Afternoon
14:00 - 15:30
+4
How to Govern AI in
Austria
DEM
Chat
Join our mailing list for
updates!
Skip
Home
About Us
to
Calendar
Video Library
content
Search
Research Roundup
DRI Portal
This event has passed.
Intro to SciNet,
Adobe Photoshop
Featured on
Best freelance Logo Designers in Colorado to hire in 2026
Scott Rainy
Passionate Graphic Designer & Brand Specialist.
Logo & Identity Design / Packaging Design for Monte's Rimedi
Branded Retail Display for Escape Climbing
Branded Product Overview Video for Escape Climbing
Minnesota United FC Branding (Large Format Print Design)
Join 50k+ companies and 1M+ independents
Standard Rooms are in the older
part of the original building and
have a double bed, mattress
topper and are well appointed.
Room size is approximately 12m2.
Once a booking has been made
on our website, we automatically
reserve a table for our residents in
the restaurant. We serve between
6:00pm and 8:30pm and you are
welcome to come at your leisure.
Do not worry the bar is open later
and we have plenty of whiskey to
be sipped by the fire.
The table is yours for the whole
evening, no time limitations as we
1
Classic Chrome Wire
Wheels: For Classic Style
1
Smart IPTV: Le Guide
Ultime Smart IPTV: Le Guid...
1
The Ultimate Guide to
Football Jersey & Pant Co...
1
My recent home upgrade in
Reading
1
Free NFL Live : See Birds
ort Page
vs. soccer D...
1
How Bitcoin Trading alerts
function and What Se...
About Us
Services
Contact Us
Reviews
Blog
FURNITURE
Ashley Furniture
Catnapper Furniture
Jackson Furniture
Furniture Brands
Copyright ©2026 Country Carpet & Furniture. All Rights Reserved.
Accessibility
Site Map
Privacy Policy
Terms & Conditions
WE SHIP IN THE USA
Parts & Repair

-------

Repeat the listing above in full.

Afternoon
14:00 - 15:30
+4
How to Govern AI in
Austria
DEM
Chat
Join our mailing list for
updates!
Skip
Home
About Us
to
Calendar
Video Library
content
Search
Research Roundup
DRI Portal
This event has passed.
Intro to SciNet,
Adobe Photoshop
Featured on
Best freelance Logo Designers in Colorado to hire in 2026
Scott Rainy
Passionate Graphic Designer & Brand Specialist.
Logo & Identity Design / Packaging Design for Monte's Rimedi
Branded Retail Display for Escape Climbing
Branded Product Overview Video for Escape Climbing
Minnesota United FC Branding (Large Format Print Design)
Join 50k+ companies and 1M+ independents
Standard Rooms are in the older
part of the original building and
have a double bed, mattress
topper and are well appointed.
Room size is approximately 12m2.
Once a booking has been made
on our website, we automatically
reserve a table for our residents in
the restaurant. We serve between
6:00pm and 8:30pm and you are
welcome to come at your leisure.
Do not worry the bar is open later
and we have plenty of whiskey to
be sipped by the fire.
The table is yours for the whole
evening, no time limitations as we
1
Classic Chrome Wire
Wheels: For Classic Style
1
Smart IPTV: Le Guide
Ultime Smart IPTV: Le Guid...
1
The Ultimate Guide to
Football Jersey & Pant Co...
1
My recent home upgrade in
Reading
1
Free NFL Live : See Birds
ort Page
vs. soccer D...
1
How Bitcoin Trading alerts
function and What Se...
About Us
Services
Contact Us
Reviews
Blog
FURNITURE
Ashley Furniture
Catnapper Furniture
Jackson Furniture
Furniture Brands
Copyright ©2026 Country Carpet & Furniture. All Rights Reserved.
Accessibility
Site Map
Privacy Policy
Terms & Conditions
WE SHIP IN THE USA
Parts & Repair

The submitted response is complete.